— TASK GOAL —
Copy every one of the records below, character for character.

▬▬▬

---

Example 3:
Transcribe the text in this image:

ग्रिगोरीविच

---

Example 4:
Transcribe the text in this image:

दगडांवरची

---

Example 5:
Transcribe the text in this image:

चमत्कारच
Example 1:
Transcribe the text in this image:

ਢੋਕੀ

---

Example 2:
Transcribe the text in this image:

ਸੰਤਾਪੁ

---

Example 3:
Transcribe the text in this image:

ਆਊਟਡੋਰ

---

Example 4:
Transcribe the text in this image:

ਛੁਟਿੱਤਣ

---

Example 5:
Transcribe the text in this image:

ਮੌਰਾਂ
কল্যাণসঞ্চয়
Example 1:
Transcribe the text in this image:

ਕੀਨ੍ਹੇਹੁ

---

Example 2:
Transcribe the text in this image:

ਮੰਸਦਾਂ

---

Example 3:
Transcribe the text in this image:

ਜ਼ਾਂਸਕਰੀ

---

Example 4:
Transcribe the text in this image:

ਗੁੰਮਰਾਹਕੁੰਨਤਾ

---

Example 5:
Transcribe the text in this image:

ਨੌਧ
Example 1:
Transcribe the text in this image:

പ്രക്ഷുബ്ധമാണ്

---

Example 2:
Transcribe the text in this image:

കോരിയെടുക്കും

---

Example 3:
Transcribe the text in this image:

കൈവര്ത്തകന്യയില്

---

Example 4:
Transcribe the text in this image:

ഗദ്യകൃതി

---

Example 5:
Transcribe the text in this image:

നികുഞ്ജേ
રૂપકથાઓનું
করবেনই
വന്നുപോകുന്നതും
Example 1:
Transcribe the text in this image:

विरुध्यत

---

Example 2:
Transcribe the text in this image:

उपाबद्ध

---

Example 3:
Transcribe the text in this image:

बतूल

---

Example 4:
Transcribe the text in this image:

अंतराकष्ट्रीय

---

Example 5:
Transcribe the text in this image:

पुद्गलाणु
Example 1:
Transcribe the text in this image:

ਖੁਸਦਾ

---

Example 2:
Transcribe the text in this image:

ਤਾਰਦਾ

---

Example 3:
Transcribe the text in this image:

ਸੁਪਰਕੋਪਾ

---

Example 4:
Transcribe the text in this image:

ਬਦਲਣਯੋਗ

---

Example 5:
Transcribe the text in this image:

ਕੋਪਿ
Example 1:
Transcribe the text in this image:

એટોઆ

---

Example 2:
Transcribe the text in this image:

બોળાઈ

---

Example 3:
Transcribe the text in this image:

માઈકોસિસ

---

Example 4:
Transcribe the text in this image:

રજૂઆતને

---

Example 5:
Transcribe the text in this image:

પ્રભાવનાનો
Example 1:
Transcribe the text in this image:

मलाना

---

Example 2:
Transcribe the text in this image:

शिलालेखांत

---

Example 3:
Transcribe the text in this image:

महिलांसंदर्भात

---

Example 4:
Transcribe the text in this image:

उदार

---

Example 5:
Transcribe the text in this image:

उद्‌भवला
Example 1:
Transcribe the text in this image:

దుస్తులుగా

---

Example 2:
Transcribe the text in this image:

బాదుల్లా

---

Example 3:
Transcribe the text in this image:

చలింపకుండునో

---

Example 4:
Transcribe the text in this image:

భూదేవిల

▬▬▬

— RESULT BELOW —
---

Example 3:
Transcribe the text in this image:

ग्रिगोरीविच

---

Example 4:
Transcribe the text in this image:

दगडांवरची

---

Example 5:
Transcribe the text in this image:

चमत्कारच
Example 1:
Transcribe the text in this image:

ਢੋਕੀ

---

Example 2:
Transcribe the text in this image:

ਸੰਤਾਪੁ

---

Example 3:
Transcribe the text in this image:

ਆਊਟਡੋਰ

---

Example 4:
Transcribe the text in this image:

ਛੁਟਿੱਤਣ

---

Example 5:
Transcribe the text in this image:

ਮੌਰਾਂ
কল্যাণসঞ্চয়
Example 1:
Transcribe the text in this image:

ਕੀਨ੍ਹੇਹੁ

---

Example 2:
Transcribe the text in this image:

ਮੰਸਦਾਂ

---

Example 3:
Transcribe the text in this image:

ਜ਼ਾਂਸਕਰੀ

---

Example 4:
Transcribe the text in this image:

ਗੁੰਮਰਾਹਕੁੰਨਤਾ

---

Example 5:
Transcribe the text in this image:

ਨੌਧ
Example 1:
Transcribe the text in this image:

പ്രക്ഷുബ്ധമാണ്

---

Example 2:
Transcribe the text in this image:

കോരിയെടുക്കും

---

Example 3:
Transcribe the text in this image:

കൈവര്ത്തകന്യയില്

---

Example 4:
Transcribe the text in this image:

ഗദ്യകൃതി

---

Example 5:
Transcribe the text in this image:

നികുഞ്ജേ
રૂપકથાઓનું
করবেনই
വന്നുപോകുന്നതും
Example 1:
Transcribe the text in this image:

विरुध्यत

---

Example 2:
Transcribe the text in this image:

उपाबद्ध

---

Example 3:
Transcribe the text in this image:

बतूल

---

Example 4:
Transcribe the text in this image:

अंतराकष्ट्रीय

---

Example 5:
Transcribe the text in this image:

पुद्गलाणु
Example 1:
Transcribe the text in this image:

ਖੁਸਦਾ

---

Example 2:
Transcribe the text in this image:

ਤਾਰਦਾ

---

Example 3:
Transcribe the text in this image:

ਸੁਪਰਕੋਪਾ

---

Example 4:
Transcribe the text in this image:

ਬਦਲਣਯੋਗ

---

Example 5:
Transcribe the text in this image:

ਕੋਪਿ
Example 1:
Transcribe the text in this image:

એટોઆ

---

Example 2:
Transcribe the text in this image:

બોળાઈ

---

Example 3:
Transcribe the text in this image:

માઈકોસિસ

---

Example 4:
Transcribe the text in this image:

રજૂઆતને

---

Example 5:
Transcribe the text in this image:

પ્રભાવનાનો
Example 1:
Transcribe the text in this image:

मलाना

---

Example 2:
Transcribe the text in this image:

शिलालेखांत

---

Example 3:
Transcribe the text in this image:

महिलांसंदर्भात

---

Example 4:
Transcribe the text in this image:

उदार

---

Example 5:
Transcribe the text in this image:

उद्‌भवला
Example 1:
Transcribe the text in this image:

దుస్తులుగా

---

Example 2:
Transcribe the text in this image:

బాదుల్లా

---

Example 3:
Transcribe the text in this image:

చలింపకుండునో

---

Example 4:
Transcribe the text in this image:

భూదేవిల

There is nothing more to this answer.